Excerpted records below:

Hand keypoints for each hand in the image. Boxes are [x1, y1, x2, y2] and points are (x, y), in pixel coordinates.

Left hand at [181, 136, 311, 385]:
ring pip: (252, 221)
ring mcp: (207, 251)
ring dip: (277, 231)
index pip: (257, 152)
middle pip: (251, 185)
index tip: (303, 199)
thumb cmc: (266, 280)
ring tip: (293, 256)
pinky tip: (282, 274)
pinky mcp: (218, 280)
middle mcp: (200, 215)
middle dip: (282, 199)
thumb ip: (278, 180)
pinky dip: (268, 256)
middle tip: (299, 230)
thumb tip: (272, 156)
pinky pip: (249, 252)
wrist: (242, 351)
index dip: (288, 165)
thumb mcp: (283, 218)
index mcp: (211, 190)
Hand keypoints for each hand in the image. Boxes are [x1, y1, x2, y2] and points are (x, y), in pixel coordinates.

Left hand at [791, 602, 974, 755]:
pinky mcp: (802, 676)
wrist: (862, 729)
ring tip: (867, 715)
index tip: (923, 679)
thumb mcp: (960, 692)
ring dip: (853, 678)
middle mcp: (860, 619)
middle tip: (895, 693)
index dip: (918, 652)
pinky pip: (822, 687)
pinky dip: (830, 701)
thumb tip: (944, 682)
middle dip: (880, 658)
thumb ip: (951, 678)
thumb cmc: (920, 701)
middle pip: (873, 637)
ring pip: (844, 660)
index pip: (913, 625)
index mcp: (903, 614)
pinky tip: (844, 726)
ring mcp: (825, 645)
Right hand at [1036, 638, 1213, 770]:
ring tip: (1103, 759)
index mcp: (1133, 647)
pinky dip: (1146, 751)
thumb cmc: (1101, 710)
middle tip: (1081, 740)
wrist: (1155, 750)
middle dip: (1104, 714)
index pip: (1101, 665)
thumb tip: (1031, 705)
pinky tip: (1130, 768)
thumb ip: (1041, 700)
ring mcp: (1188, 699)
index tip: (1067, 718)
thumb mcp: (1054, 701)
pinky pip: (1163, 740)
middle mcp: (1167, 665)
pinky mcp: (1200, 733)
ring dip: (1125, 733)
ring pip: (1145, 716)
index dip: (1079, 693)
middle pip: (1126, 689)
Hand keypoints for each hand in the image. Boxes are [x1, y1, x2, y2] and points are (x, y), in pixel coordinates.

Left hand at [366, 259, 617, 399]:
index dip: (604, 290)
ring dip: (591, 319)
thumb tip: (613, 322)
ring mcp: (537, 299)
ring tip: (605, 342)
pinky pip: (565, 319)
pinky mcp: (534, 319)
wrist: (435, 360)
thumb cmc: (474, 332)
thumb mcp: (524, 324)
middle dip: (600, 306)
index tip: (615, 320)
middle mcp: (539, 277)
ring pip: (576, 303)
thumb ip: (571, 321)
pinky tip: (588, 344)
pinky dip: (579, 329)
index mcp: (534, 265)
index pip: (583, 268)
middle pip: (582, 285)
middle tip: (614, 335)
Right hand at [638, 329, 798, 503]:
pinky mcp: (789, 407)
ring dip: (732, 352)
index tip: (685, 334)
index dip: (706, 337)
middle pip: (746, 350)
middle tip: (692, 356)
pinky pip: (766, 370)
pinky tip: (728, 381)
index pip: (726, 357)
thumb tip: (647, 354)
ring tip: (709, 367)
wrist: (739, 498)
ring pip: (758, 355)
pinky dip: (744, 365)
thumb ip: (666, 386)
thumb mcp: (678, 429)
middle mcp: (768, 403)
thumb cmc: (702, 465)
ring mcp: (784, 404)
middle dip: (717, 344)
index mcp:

End of Excerpted records.

• **Task**
Only the line that contains "ring tip: (709, 367)" and the lines after it, through the end of the data above, are to be repeated exactly.

• **Reply**
ring tip: (709, 367)
wrist: (739, 498)
ring pip: (758, 355)
pinky dip: (744, 365)
thumb ip: (666, 386)
thumb mcp: (678, 429)
middle mcp: (768, 403)
thumb cmc: (702, 465)
ring mcp: (784, 404)
middle dip: (717, 344)
index mcp:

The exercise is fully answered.